# Records for processing

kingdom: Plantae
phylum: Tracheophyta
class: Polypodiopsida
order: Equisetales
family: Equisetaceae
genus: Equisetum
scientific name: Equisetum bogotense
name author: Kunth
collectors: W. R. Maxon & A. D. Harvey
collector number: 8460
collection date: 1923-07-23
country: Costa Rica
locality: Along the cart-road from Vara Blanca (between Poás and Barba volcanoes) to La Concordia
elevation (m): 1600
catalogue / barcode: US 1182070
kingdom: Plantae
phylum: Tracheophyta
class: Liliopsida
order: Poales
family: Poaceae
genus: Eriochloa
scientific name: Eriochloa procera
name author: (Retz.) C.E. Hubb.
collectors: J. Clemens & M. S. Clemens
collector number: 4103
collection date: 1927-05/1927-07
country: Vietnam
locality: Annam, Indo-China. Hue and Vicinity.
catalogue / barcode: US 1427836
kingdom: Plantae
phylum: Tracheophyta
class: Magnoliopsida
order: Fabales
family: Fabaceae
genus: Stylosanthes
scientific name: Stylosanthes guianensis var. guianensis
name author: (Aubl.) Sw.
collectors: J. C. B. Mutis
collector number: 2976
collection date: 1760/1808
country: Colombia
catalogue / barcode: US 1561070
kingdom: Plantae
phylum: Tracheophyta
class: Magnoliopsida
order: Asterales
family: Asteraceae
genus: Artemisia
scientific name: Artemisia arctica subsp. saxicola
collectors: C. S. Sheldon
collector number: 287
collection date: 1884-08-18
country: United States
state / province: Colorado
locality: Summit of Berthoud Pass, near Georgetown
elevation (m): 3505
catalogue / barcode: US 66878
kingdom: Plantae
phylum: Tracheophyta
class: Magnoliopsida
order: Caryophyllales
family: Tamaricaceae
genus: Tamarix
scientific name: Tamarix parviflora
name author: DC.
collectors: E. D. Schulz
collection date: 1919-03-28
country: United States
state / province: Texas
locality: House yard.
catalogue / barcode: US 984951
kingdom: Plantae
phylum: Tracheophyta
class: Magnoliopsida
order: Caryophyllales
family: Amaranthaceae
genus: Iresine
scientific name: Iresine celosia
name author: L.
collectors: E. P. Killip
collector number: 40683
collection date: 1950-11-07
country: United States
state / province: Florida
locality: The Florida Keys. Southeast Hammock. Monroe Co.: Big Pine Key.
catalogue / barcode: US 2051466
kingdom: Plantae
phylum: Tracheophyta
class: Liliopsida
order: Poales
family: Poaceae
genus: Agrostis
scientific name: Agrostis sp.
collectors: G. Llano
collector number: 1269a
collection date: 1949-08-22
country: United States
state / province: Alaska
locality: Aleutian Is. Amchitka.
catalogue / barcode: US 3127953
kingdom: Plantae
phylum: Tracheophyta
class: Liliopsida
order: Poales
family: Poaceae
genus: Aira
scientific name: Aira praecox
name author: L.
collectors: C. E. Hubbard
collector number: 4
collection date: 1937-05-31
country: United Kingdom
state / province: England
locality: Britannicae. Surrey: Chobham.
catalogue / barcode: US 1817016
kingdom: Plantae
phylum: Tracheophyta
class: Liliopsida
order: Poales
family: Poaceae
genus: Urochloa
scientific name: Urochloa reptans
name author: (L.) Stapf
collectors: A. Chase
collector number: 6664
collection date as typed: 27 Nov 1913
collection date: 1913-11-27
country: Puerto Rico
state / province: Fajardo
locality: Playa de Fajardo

# Task description
Extract every line of the data above and reproduce it verbatim, keeping the original order.

# Complete response
kingdom: Plantae
phylum: Tracheophyta
class: Polypodiopsida
order: Equisetales
family: Equisetaceae
genus: Equisetum
scientific name: Equisetum bogotense
name author: Kunth
collectors: W. R. Maxon & A. D. Harvey
collector number: 8460
collection date: 1923-07-23
country: Costa Rica
locality: Along the cart-road from Vara Blanca (between Poás and Barba volcanoes) to La Concordia
elevation (m): 1600
catalogue / barcode: US 1182070
kingdom: Plantae
phylum: Tracheophyta
class: Liliopsida
order: Poales
family: Poaceae
genus: Eriochloa
scientific name: Eriochloa procera
name author: (Retz.) C.E. Hubb.
collectors: J. Clemens & M. S. Clemens
collector number: 4103
collection date: 1927-05/1927-07
country: Vietnam
locality: Annam, Indo-China. Hue and Vicinity.
catalogue / barcode: US 1427836
kingdom: Plantae
phylum: Tracheophyta
class: Magnoliopsida
order: Fabales
family: Fabaceae
genus: Stylosanthes
scientific name: Stylosanthes guianensis var. guianensis
name author: (Aubl.) Sw.
collectors: J. C. B. Mutis
collector number: 2976
collection date: 1760/1808
country: Colombia
catalogue / barcode: US 1561070
kingdom: Plantae
phylum: Tracheophyta
class: Magnoliopsida
order: Asterales
family: Asteraceae
genus: Artemisia
scientific name: Artemisia arctica subsp. saxicola
collectors: C. S. Sheldon
collector number: 287
collection date: 1884-08-18
country: United States
state / province: Colorado
locality: Summit of Berthoud Pass, near Georgetown
elevation (m): 3505
catalogue / barcode: US 66878
kingdom: Plantae
phylum: Tracheophyta
class: Magnoliopsida
order: Caryophyllales
family: Tamaricaceae
genus: Tamarix
scientific name: Tamarix parviflora
name author: DC.
collectors: E. D. Schulz
collection date: 1919-03-28
country: United States
state / province: Texas
locality: House yard.
catalogue / barcode: US 984951
kingdom: Plantae
phylum: Tracheophyta
class: Magnoliopsida
order: Caryophyllales
family: Amaranthaceae
genus: Iresine
scientific name: Iresine celosia
name author: L.
collectors: E. P. Killip
collector number: 40683
collection date: 1950-11-07
country: United States
state / province: Florida
locality: The Florida Keys. Southeast Hammock. Monroe Co.: Big Pine Key.
catalogue / barcode: US 2051466
kingdom: Plantae
phylum: Tracheophyta
class: Liliopsida
order: Poales
family: Poaceae
genus: Agrostis
scientific name: Agrostis sp.
collectors: G. Llano
collector number: 1269a
collection date: 1949-08-22
country: United States
state / province: Alaska
locality: Aleutian Is. Amchitka.
catalogue / barcode: US 3127953
kingdom: Plantae
phylum: Tracheophyta
class: Liliopsida
order: Poales
family: Poaceae
genus: Aira
scientific name: Aira praecox
name author: L.
collectors: C. E. Hubbard
collector number: 4
collection date: 1937-05-31
country: United Kingdom
state / province: England
locality: Britannicae. Surrey: Chobham.
catalogue / barcode: US 1817016
kingdom: Plantae
phylum: Tracheophyta
class: Liliopsida
order: Poales
family: Poaceae
genus: Urochloa
scientific name: Urochloa reptans
name author: (L.) Stapf
collectors: A. Chase
collector number: 6664
collection date as typed: 27 Nov 1913
collection date: 1913-11-27
country: Puerto Rico
state / province: Fajardo
locality: Playa de Fajardo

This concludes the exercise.